▸ **Teks Halaman**:
════════════════════
Clock Magic Wand Quran Compass Menu
Image Totok Siswantara

Pemuliaan Air

Edukasi | Sunday, 01 Jan 2023, 00:42 WIB

Hujan yang menjatuhkan air suci dan mensucikan justru kerap dibenci dan dicaci maki. Bahkan proses pembentukannya berusaha dimodifiaksi lalu dibuang lagi ke laut. Zat sumber kehidupan itu mestinya ditabung dan “diiwit-iwit” penggunaannya dengan teknik hidrologi yang ramah.

RETIZEN.REPUBLIKA.CO.ID, Resolusi rakyat semesta teramat penting pada 2023 adalah pertobatan nasional mengatasi gegar hidrologi. Negeri ini telah kehilangan ideologi, ilmu dan kearifat tentang air. Ideologi pemuliaan air dapat dianggap sebagai visi yang komprehensif, sebagai cara pandang positip segala sesuatu tentang air yang dibakukan dalam kaidah ilmu hidrologi. Di sekolah ilmu tentang hidrologi semakin melemah. Masyarakat cenderung sewenang wenang terhadap air dan siklusnya.

Keniscayaan bagi setiap insan negeri ini untuk menguatkan pendidikan terkait ilmu hidrologi. Berbarengan dengan itu perlu program reinventing untuk memajukan budaya yang menjaga dan merawat sungai, danau dan perairan laut.

Kajian Lingkungan Hidup Strategis oleh Badan Perencanaan Pembangunan Nasional menyatakan bahwa Pulau Jawa akan mengalami kelangkaan air absolut pada 2040 karena ketersediaannya kurang dari 500 meter kubik per kapita per tahun. Tak hanya Jawa, pulau-pulau kecil juga terancam krisis air bersih karena dampak perubahan iklim. Pulau Ternate bahkan diprediksi oleh peneliti Universitas Khairun akan langka air absolut pada 2030.

Setiap suku bangsa memiliki warisan budaya berbentuk kearifan lokal untuk menjaga mata air dan sungai sebagai ekosistem yang lestari. Kerajaan yang pernah eksis di Nusantara hampir semua memiliki ilmu pengetahuan dan budaya untuk menjaga dan mengelola sungai sebagai sumber kehidupan dan sarana irigasi pertanian. Ironisnya budaya tersebut kini semakin tertimbun oleh zaman.

Kini budaya dan ilmu pengetahuan terkait sungai harus dihidupkan lagi lewat lembaga pendidikan maupun inisiatif masyarakat. Dengan gerakan kebudayaan tersebut kepedulian dan kecintaan masyarakat akan sungai bisa tumbuh dan sekaligus menjadi solusi untuk mengatasi problema pencemaran sungai dan kasus-kasus destruktif lainnya.

Pemahaman terhadap pemuliaan dan pemaknaan air memiliki akar yang kuat dalam masyarakat Indonesia yang lampau. Contohnya bisa dilihat dari masyarakat Sunda yang memiliki budaya kearifan lokal terkait air. Sekitar abad ke 13, leluhur Sunda sudah menyusun ilmu Patanjala.
════════════════════
▸ **Isi Data**:
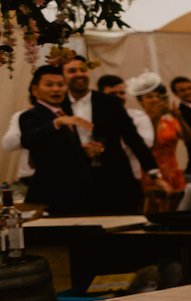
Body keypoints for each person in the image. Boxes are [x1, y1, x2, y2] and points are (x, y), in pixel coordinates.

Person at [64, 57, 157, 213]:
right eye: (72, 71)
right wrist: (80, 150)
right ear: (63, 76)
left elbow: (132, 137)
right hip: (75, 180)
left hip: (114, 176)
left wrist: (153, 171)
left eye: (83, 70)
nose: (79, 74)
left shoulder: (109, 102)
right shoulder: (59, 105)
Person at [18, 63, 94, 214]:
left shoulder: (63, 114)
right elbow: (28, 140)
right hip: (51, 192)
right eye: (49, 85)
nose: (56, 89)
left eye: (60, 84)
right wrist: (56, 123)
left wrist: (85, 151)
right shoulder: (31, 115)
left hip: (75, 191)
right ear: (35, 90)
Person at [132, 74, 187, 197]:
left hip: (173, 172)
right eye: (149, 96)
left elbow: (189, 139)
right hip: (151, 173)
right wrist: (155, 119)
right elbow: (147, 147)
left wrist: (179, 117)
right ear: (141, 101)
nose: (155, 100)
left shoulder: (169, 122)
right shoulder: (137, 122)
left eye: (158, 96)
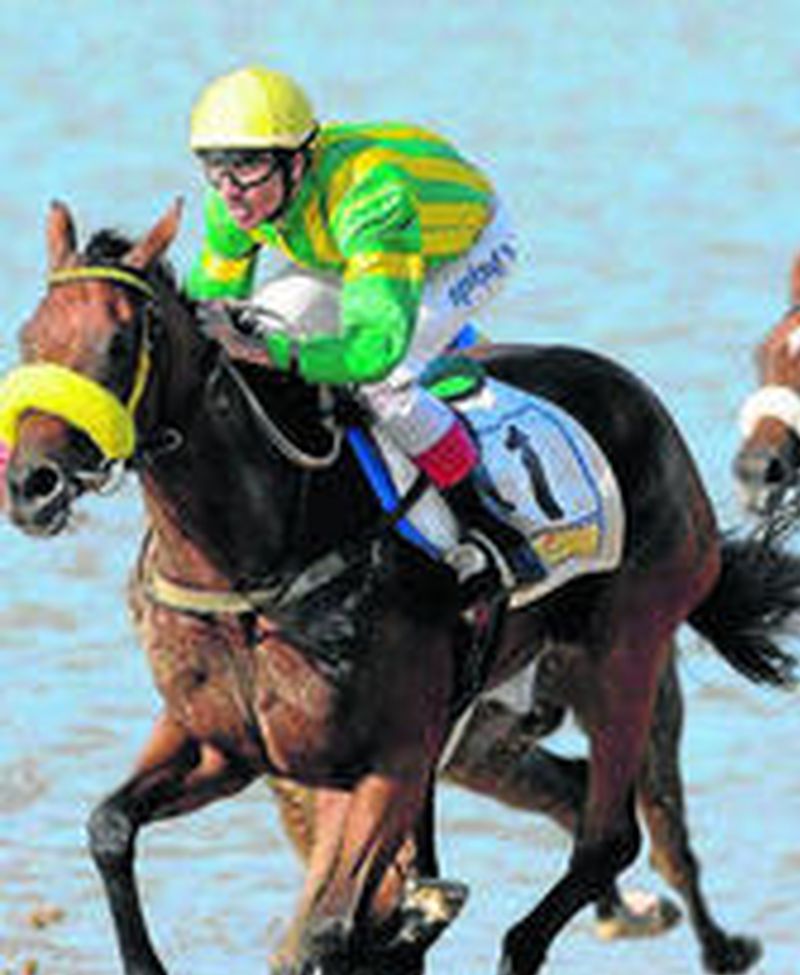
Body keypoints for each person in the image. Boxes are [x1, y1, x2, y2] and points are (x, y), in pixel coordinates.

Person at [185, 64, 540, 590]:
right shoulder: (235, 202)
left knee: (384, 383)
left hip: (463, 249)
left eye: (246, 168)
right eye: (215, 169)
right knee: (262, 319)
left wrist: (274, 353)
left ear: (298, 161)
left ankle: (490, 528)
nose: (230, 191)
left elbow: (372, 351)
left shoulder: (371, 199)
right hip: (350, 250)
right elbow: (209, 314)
════════════════════
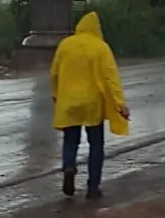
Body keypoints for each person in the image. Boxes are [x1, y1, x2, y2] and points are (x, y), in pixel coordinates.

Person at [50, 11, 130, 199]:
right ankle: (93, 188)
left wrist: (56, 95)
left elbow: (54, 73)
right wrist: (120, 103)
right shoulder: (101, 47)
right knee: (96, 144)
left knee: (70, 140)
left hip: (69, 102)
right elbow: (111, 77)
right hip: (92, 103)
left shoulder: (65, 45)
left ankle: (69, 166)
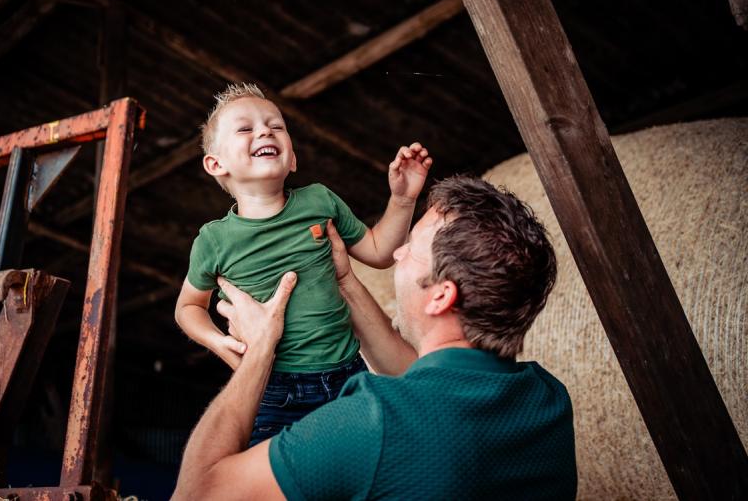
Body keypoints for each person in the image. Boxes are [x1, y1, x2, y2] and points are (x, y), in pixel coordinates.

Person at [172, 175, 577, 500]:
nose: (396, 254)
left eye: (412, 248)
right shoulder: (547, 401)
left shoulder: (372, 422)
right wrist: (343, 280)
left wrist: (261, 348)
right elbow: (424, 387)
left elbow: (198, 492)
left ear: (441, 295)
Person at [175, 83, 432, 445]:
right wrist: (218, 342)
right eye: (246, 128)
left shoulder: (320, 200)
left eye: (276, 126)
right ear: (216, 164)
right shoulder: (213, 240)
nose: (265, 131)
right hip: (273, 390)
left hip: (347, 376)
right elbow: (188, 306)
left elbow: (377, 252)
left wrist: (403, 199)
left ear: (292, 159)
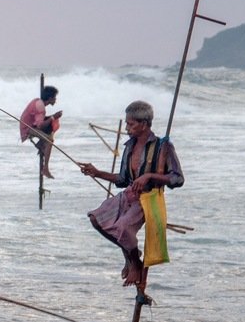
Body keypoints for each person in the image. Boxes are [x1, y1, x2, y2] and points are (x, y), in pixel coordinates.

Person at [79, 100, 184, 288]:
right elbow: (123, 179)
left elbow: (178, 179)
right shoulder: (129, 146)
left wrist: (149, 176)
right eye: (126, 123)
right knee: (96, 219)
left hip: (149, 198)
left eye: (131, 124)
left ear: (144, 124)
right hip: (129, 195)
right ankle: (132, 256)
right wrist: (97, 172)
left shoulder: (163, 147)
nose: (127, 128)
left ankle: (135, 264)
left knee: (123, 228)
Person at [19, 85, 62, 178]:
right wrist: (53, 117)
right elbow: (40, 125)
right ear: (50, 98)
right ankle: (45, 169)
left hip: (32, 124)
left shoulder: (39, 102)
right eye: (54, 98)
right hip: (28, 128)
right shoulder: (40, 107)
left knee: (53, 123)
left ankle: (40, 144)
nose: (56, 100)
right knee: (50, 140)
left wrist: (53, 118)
════════════════════
Tuliskan ulang tanpa perubahan bagian teks tentang pemuliaan air, dimulai dengan "Clock Magic Wand" dan berlanjut hingga "hidrologi yang ramah.". Baris-baris data tidak diperlukan.

Clock Magic Wand Quran Compass Menu
Image Totok Siswantara

Pemuliaan Air

Edukasi | Sunday, 01 Jan 2023, 00:42 WIB

Hujan yang menjatuhkan air suci dan mensucikan justru kerap dibenci dan dicaci maki. Bahkan proses pembentukannya berusaha dimodifiaksi lalu dibuang lagi ke laut. Zat sumber kehidupan itu mestinya ditabung dan “diiwit-iwit” penggunaannya dengan teknik hidrologi yang ramah.